Les femmes sont un sexe décoratif. Elles n’ont jamais rien à dire, mais elles le disent d’une façon charmante. Les femmes représentent le triomphe de la matière sur l’intelligence, de même que les hommes représentent le triomphe de l’intelligence sur les mœurs.

– Harry, pouvez-vous dire ?

– Mon cher Dorian, cela est absolument vrai. J’analyse la femme en ce moment, aussi dois-je la connaître. Le sujet est moins abstrait que je ne croyais. Je trouve en somme qu’il n’y a que deux sortes de femmes, les naturelles, et les fardées. Les femmes naturelles sont très utiles ; si vous voulez acquérir une réputation de respectabilité, vous n’avez guère qu’à les conduire souper. Les autres femmes sont tout à fait agréables. Elles commettent une faute, toutefois. Elles se fardent pour essayer de se rajeunir. Nos grand-mères se fardaient pour paraître plus brillantes. Le « Rouge » et l’Esprit allaient ensemble. Tout cela est fini. Tant qu’une femme peut paraître dix ans plus jeune que sa propre fille, elle est parfaitement satisfaite. Quant à la conversation, il n’y a que cinq femmes dans Londres qui vaillent la peine qu’on leur parle, et deux d’entre elles ne peuvent être reçues dans une société qui se respecte. À propos, parlez-moi de votre génie.
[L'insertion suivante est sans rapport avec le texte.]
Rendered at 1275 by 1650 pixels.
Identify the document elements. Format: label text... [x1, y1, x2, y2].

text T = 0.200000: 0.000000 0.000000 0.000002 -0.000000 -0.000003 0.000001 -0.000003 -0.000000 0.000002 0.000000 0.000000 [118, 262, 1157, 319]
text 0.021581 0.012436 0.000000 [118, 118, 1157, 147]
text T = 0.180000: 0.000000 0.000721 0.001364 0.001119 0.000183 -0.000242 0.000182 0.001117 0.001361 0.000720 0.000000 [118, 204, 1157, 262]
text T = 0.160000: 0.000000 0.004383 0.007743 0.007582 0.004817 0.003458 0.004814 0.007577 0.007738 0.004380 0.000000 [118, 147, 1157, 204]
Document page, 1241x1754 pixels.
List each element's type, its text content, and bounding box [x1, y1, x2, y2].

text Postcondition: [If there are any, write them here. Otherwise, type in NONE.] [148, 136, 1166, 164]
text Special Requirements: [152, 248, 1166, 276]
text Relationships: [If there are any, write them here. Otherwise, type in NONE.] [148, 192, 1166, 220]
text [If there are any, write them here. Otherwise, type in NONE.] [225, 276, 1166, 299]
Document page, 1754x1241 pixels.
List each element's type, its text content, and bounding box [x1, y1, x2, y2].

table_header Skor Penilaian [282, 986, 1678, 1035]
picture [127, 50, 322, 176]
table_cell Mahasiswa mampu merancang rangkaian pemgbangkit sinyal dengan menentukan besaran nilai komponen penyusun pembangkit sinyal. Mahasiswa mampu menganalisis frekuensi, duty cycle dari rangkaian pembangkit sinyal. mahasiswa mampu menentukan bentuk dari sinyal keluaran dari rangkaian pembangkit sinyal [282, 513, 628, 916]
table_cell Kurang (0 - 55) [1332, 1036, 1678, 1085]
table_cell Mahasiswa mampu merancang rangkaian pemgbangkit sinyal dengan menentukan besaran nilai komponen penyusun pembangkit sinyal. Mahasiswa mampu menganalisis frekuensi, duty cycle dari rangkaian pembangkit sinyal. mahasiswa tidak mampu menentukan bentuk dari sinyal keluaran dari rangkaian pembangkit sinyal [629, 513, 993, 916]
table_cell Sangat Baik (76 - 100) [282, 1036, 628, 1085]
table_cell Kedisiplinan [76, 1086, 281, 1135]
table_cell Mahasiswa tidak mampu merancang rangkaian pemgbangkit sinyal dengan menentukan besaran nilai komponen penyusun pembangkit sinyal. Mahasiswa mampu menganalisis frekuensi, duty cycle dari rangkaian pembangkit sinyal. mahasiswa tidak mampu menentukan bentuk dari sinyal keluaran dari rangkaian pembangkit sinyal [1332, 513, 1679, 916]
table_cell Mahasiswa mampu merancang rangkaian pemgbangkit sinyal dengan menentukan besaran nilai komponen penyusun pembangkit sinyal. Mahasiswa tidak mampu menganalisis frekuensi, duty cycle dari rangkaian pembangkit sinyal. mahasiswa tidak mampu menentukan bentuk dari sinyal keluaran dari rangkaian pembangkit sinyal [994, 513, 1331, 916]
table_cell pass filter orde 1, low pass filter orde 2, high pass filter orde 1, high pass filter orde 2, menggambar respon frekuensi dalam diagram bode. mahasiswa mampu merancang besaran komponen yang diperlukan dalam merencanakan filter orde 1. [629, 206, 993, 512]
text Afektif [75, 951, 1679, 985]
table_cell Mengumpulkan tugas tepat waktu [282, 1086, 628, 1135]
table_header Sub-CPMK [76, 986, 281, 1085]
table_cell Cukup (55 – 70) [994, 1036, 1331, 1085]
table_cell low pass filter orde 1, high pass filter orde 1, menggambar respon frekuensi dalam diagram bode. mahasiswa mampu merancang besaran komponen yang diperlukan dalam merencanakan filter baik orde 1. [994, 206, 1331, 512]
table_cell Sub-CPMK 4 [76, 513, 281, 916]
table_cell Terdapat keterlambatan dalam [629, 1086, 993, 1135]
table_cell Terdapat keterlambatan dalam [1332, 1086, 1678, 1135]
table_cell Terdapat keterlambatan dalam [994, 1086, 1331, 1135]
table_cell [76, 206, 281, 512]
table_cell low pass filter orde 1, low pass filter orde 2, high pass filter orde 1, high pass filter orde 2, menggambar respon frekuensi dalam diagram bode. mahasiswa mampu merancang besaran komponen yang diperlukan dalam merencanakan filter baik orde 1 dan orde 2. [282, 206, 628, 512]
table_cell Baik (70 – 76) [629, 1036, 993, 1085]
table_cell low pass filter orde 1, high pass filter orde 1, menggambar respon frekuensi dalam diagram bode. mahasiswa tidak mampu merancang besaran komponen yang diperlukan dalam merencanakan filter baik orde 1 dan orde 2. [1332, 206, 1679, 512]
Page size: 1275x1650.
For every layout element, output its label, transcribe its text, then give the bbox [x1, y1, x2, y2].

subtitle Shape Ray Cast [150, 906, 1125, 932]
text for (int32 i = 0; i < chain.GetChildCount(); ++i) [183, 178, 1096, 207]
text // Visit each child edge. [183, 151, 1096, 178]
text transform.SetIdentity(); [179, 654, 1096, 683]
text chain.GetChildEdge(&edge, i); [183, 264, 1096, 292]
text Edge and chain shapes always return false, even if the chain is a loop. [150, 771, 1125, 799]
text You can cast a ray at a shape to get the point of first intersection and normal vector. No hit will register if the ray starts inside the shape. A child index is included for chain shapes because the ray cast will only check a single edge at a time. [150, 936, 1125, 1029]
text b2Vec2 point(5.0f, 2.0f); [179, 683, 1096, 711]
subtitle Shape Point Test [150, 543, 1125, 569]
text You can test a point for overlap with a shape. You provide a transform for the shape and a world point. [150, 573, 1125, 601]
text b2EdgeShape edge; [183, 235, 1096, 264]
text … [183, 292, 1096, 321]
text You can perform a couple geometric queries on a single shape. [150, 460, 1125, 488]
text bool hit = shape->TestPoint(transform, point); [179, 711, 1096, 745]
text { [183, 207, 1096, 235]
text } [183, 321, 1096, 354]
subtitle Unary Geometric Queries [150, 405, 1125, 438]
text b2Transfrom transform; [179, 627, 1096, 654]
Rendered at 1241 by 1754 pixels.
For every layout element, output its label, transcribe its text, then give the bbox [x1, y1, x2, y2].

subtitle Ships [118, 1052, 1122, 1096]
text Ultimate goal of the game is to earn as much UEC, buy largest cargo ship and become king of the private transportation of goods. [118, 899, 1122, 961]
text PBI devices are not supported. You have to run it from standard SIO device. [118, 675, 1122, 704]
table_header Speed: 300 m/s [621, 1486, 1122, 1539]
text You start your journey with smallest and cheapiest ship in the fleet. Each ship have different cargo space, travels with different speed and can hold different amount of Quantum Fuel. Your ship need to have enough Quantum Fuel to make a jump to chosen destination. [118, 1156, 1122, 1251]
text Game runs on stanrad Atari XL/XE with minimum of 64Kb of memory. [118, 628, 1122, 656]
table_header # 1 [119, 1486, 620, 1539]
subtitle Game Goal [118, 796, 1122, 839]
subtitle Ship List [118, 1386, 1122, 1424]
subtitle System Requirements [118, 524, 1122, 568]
Depuis quand la connaissez-vous ?

– Ah ! Harry, vos idées me terrifient.

– Ne faites pas attention. Depuis quand la connaissez-vous ?

– Depuis trois semaines.

– Et comment l’avez-vous rencontrée ?

– Je vous le dirai, Harry ; mais il ne faut pas vous moquer de moi… Après tout, cela ne serait jamais arrivé, si je ne vous avais rencontré. Vous m’aviez rempli d’un ardent désir de tout savoir de la vie. Pendant des jours après notre rencontre quelque chose de nouveau semblait battre dans mes veines. Lorsque je flânais dans Hyde Park ou que je descendais Piccadilly, je regardais tous les passants, imaginant avec une curiosité folle quelle sorte d’existence ils pouvaient mener. Quelques-uns me fascinaient. D’autres me remplissaient de terreur. Il y avait comme un exquis poison dans l’air. J’avais la passion de ces sensations… Eh bien, un soir, vers sept heures, je résolus de sortir en quête de quelque aventure. Je sentais que notre gris et monstrueux Londres, avec ses millions d’habitants, ses sordides pécheurs et ses péchés splendides, comme vous disiez, devait avoir pour moi quelque chose en réserve. J’imaginais mille choses. Le simple danger me donnait une sorte de joie. Je me rappelais tout ce que vous m’aviez dit durant cette merveilleuse soirée où nous dînâmes ensemble pour la première fois, à propos de la recherche de la Beauté qui est le vrai secret de l’existence. Je ne sais trop ce que j’attendais, mais je me dirigeai vers l’Est et me perdis bientôt dans un labyrinthe de ruelles noires et farouches et de squares aux gazons pelés.